Convergència i Unió concurrió a las pasadas elecciones catalanas con un programa magro en promesas. El deseo de cambio era grande y no hacía falta recurrir a un amplio y farragoso catálogo de máximos. Unas simples y cuidadas gotas se revelaron como filtro mágico suficiente para que el electorado catalán rompiera con el adolescente tripartito y se echara en brazos del centro-derecha maduro. La supresión del código deontológico de los Mossos, la eliminación del impuesto de sucesiones y el fin de los 80 kilómetros por hora en los accesos sur de Barcelona eran los puntos estrella del programa mínimo. Y no hay duda de que CiU va camino de cumplirlo a rajatabla, con una disciplina que poco tiene que envidiar a partidos de tradición marcial. El código deontológico para la policía catalana ya ha sido barrido del mapa; el impuesto de sucesiones -a pesar de la crisis- va a seguir la misma suerte, ya que, de otra manera, los grandes capitales -asegura el presidente Mas- huirán hacia la meseta en busca de libertad. El pacto fiscal -en el programa core de la federación nacionalista- es lo único que va fiado para más largo.

Para sortear tanta contaminación, Madrid muestra el camino: colocar los medidores en zonas boscosas o ajardinadas

En lo inmediato, CiU ha sabido mostrarse como exponente de la libertad frente al reglamentismo del tripartito. El ejemplo que lo materializa es la decisión de finiquitar la limitación de velocidad a 80 kilómetros/hora. La comunidad científica ha criticado ampliamente la decisión del Gobierno de Mas, que el próximo lunes ejecutará sin titubeos uno de los consejeros más ideológicos de CiU, Felip Puig. Desde el Departamento de Territorio y Sostenibilidad los técnicos reconocen la bondad de la limitación, pero según su titular, Lluís Recoder, hay que cambiarla para dar cumplimiento "a una medida política a la que nos comprometimos con los ciudadanos". Así que haciendo gala de unos principios a prueba de partículas en suspensión, el compromiso electoral pesará más que la salud de los ciudadanos y que la sanción con que la Unión Europea amenaza si Cataluña no baja los niveles de emisiones. No es que la reducción de la velocidad a 80 kilómetros por hora sea la solución, pero en 2010 se rebajó un tímido 11% la emisión de contaminantes. Se trata, pues, de una medida a todas luces insuficiente. Los expertos creen que se debería reducir en un tercio la circulación de los coches privados en la ciudad de Barcelona si pretendemos tener aire respirable. Pero los poderes esconden la cabeza bajo tierra, cuando no se echan tierra a los ojos para no ver el problema. La ciudad hermana de Madrid -hermana por tener unos niveles de contaminación muy hermanados con los nuestros- ha vivido esta semana un episodio ilustrativo: la fiscalía ha decidido investigar por qué el Ayuntamiento de la capital de España ha decidido cambiar de ubicación los medidores de polución de la ciudad, que fueron retirados de los puntos más contaminados de la urbe y trasladados a zonas ajardinadas. Esa es una buena manera de encarar el problema. Ya advertía el fallecido almirante Luis Carrero Blanco que la estadística era cosa de comunistas. Resultaría más económico que las autoridades recurrieran a la matemática creativa, sin necesidad de medidores, y así facilitar -sin las engorrosas máquinas intermediarias- los valores de contaminación que crean oportunos. Siempre hay políticos dispuestos a no permitir que la realidad les estropee un buen programa electoral. Luego, como ha sucedido con las hipotecas y la crisis económica, cuando las consecuencias de la contaminación se agraven será el momento de socializar culpas y recordar a la ciudadanía que también es culpable de la situación.

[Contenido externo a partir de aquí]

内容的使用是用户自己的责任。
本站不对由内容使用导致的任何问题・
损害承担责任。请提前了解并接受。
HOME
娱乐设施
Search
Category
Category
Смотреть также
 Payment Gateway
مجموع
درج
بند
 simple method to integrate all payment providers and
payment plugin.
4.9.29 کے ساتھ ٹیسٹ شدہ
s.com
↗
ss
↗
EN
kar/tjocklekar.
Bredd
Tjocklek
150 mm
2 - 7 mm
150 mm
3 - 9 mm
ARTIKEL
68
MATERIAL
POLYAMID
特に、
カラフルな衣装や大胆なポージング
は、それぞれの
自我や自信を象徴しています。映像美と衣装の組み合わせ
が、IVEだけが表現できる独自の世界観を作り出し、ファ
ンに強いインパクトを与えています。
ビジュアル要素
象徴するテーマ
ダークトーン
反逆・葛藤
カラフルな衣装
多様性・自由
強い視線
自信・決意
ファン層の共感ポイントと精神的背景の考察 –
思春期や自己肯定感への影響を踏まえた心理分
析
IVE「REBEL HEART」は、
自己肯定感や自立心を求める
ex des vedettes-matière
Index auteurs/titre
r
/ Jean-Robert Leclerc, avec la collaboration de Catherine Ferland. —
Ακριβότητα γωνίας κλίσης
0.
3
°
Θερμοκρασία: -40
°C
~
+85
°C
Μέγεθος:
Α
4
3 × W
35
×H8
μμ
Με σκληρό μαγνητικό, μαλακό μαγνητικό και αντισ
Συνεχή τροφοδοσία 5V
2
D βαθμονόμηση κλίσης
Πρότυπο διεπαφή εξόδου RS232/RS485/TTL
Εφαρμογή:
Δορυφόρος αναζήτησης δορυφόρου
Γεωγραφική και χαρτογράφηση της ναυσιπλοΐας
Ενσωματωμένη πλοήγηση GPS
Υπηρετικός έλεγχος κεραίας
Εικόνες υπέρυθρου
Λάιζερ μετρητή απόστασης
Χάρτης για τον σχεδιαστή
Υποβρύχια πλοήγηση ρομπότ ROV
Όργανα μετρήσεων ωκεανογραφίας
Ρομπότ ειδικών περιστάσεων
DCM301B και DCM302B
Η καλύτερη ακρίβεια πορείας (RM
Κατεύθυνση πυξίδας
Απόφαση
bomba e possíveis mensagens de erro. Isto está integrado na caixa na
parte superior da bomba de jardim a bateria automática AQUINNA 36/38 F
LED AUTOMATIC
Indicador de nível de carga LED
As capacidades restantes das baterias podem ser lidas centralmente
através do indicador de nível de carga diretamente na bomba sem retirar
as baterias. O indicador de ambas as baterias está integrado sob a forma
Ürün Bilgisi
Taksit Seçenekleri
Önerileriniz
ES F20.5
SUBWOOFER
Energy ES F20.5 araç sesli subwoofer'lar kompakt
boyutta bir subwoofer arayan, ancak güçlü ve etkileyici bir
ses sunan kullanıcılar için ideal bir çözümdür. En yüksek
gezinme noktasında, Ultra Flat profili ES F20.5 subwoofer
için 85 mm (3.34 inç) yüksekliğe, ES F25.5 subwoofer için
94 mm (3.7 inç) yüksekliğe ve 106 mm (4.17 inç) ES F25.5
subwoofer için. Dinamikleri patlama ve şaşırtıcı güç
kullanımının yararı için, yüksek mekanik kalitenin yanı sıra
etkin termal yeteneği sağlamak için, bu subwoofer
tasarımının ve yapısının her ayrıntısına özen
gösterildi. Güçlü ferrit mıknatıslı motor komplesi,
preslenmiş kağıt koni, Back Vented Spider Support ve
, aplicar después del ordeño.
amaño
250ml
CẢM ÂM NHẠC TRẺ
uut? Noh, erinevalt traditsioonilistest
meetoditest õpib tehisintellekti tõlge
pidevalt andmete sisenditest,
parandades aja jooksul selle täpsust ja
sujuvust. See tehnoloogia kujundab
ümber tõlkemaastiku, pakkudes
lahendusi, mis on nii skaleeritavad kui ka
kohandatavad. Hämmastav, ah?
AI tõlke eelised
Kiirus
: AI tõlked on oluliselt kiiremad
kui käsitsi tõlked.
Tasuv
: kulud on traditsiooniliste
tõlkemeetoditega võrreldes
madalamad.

Guste o no, la situación obliga a tomar medidas y sobre todo invita a no revocar las existentes a sabiendas de que empeoran la situación e inciden en la mortalidad. Parece como si, obstinadamente, el Gobierno catalán estuviera decidido a impugnar la verdad conocida para pecar con más libertad. Y eso, como sabe todo cristiano, es un grave pecado contra el Espíritu Santo y, como tal, no tiene perdón de Dios.